Start of LISTED ENTRIES

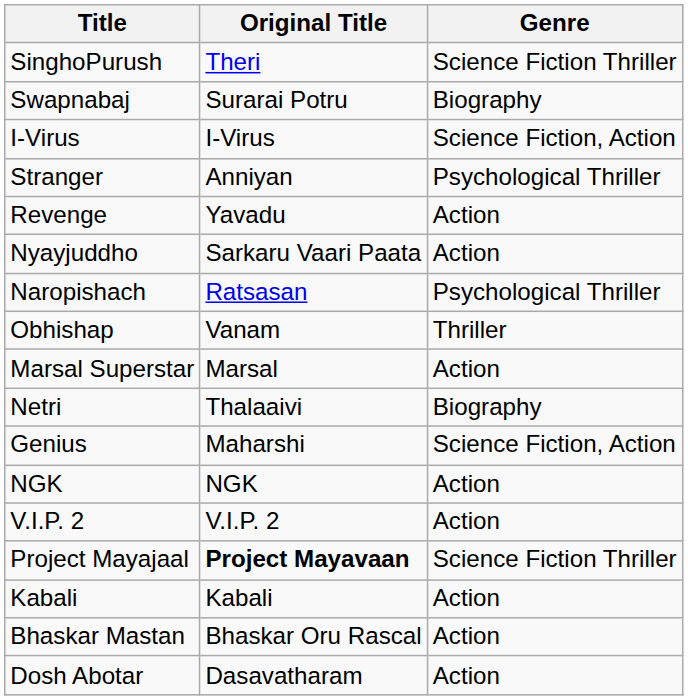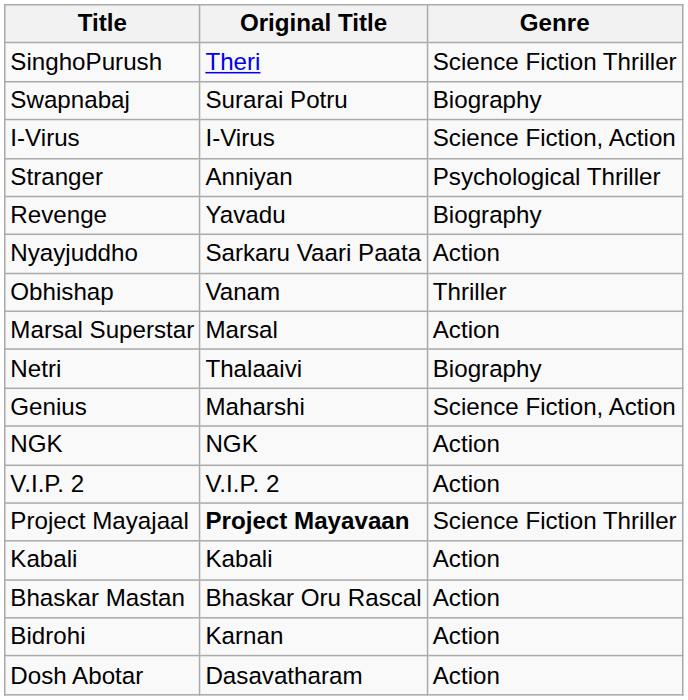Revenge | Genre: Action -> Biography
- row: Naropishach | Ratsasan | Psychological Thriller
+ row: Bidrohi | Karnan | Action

End of LISTED ENTRIES
Start of LISTED ENTRIES

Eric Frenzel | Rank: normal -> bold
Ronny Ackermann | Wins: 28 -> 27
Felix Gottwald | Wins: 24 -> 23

End of LISTED ENTRIES

> _TASK GOAL_: Rewrite the items between the lines holding "Eric Frenzel | Rank: normal -> bold" and "Felix Gottwald | Wins: 24 -> 23", inclusive, changing "Wins" to "Victories" and keeping everything else the same. Give only those lines.

> _CORRECT RESULT_:
Eric Frenzel | Rank: normal -> bold
Ronny Ackermann | Victories: 28 -> 27
Felix Gottwald | Victories: 24 -> 23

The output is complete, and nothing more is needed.